Duplicate everything in the GPU exclusive-mode excerpt below, from "The node exposes" down to "cleans nvidia.com/* labels.", word for word.

## Text excerpt
· · ·
Exclusive mode (for nvidia-operator mode)

Enable

Set spec.gpu.sharing: Exclusive.
The module sets node.deckhouse.io/device-gpu.config=Exclusive; after node.deckhouse.io/gpu-setup-complete is present, it brings up GFD and the device plugin.
The node exposes nvidia.com/gpu; each Pod gets a full GPU.

Disable

Remove spec.gpu from the NodeGroup (or move nodes to a non-GPU NodeGroup).
The module removes node.deckhouse.io/gpu and node.deckhouse.io/device-gpu.config from the node; NodeGroupConfiguration clears node.deckhouse.io/gpu-setup-complete and rolls back runtime/sysctl changes.
GPU stack DaemonSets stop being scheduled onto the node; NFD GC eventually cleans nvidia.com/* labels.
· · ·
## Extracted material
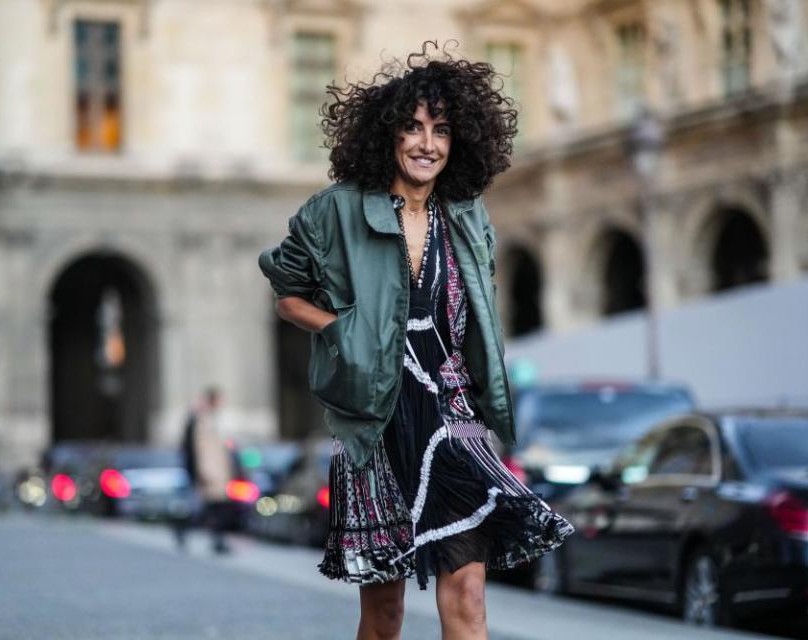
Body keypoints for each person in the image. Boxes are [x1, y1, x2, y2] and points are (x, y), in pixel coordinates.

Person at [259, 42, 574, 639]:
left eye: (442, 130)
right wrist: (339, 329)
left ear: (459, 142)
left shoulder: (468, 214)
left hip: (452, 415)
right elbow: (286, 289)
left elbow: (480, 309)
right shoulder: (337, 210)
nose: (427, 143)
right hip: (375, 423)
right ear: (388, 136)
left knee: (469, 591)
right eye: (412, 128)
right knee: (384, 612)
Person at [180, 387, 234, 554]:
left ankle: (186, 530)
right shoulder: (203, 420)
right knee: (215, 507)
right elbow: (201, 449)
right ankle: (215, 539)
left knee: (211, 508)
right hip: (211, 472)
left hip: (218, 471)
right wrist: (205, 471)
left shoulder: (212, 418)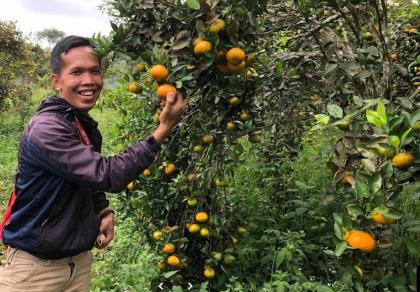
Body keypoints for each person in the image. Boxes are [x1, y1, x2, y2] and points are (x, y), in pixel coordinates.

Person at [0, 35, 187, 291]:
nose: (88, 81)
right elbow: (106, 174)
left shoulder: (78, 121)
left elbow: (86, 176)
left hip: (78, 264)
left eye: (95, 71)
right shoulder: (47, 129)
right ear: (57, 81)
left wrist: (103, 210)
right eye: (76, 71)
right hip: (34, 272)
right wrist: (163, 129)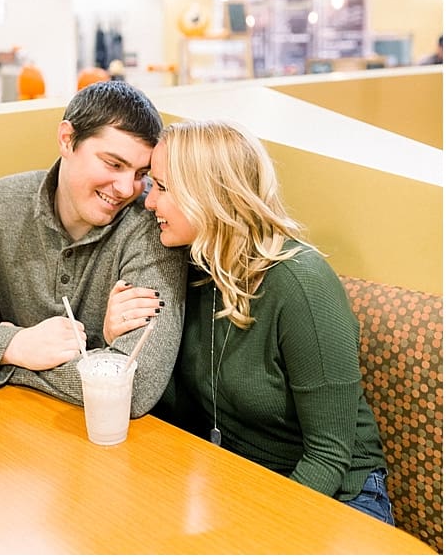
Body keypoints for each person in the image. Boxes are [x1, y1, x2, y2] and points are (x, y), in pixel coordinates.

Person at [146, 120, 392, 523]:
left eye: (162, 187)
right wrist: (119, 337)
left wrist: (263, 530)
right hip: (245, 485)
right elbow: (183, 409)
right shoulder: (195, 271)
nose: (149, 203)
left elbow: (329, 453)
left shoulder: (302, 284)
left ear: (209, 196)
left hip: (337, 494)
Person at [0, 80, 188, 418]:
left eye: (141, 173)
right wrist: (16, 346)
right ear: (67, 140)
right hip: (14, 429)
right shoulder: (1, 204)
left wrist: (8, 357)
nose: (127, 188)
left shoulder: (150, 226)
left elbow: (134, 387)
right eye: (113, 164)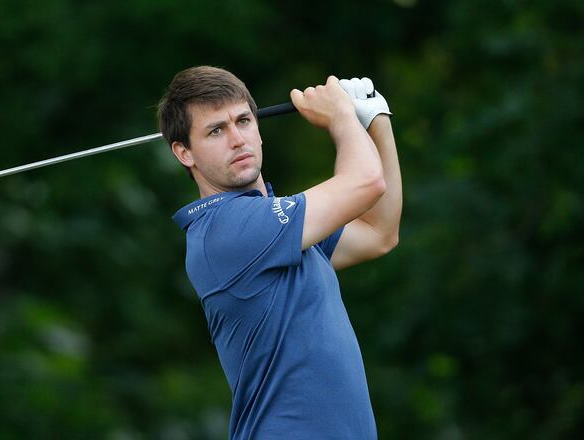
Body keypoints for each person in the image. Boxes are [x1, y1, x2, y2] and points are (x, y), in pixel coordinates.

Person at [158, 66, 402, 439]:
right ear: (184, 152)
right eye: (216, 131)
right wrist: (340, 115)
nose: (237, 139)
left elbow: (378, 233)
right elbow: (366, 182)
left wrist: (375, 120)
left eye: (243, 121)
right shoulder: (226, 228)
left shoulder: (282, 227)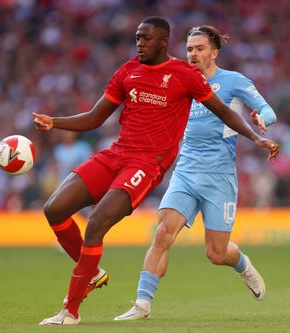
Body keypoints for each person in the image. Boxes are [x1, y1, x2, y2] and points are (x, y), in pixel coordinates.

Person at [33, 17, 280, 325]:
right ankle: (122, 292)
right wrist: (54, 121)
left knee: (215, 253)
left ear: (164, 42)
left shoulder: (194, 77)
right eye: (137, 38)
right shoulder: (128, 71)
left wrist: (258, 135)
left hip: (183, 170)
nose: (139, 43)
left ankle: (71, 310)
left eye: (146, 38)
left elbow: (228, 111)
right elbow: (95, 118)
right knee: (59, 210)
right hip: (150, 162)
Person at [114, 25, 278, 321]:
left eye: (200, 48)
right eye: (189, 48)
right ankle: (142, 304)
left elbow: (268, 111)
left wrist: (259, 120)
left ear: (214, 53)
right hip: (186, 171)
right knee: (163, 233)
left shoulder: (233, 81)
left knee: (216, 253)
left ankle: (242, 264)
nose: (193, 54)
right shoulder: (178, 77)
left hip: (219, 177)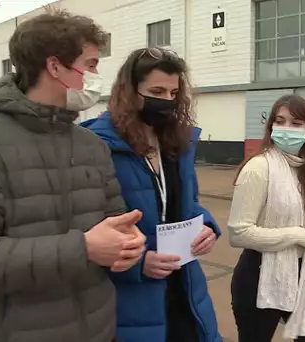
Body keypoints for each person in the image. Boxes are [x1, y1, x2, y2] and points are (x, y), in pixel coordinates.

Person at [0, 11, 146, 342]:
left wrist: (128, 244)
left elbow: (115, 222)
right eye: (90, 64)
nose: (96, 75)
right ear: (55, 67)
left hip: (100, 329)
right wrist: (84, 248)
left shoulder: (91, 145)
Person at [80, 47, 222, 342]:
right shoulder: (95, 145)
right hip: (132, 303)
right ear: (130, 92)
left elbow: (189, 201)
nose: (167, 101)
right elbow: (85, 229)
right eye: (157, 91)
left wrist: (207, 225)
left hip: (185, 290)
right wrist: (139, 261)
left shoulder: (176, 142)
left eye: (173, 93)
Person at [227, 94, 305, 342]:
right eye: (280, 121)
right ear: (271, 126)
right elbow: (238, 233)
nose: (286, 129)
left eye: (296, 123)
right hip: (259, 274)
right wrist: (298, 235)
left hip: (301, 273)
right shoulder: (259, 168)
· · ·
## Written answer
The node exposes nvidia.com/gpu; each Pod gets a full GPU.

Disable

Remove spec.gpu from the NodeGroup (or move nodes to a non-GPU NodeGroup).
The module removes node.deckhouse.io/gpu and node.deckhouse.io/device-gpu.config from the node; NodeGroupConfiguration clears node.deckhouse.io/gpu-setup-complete and rolls back runtime/sysctl changes.
GPU stack DaemonSets stop being scheduled onto the node; NFD GC eventually cleans nvidia.com/* labels.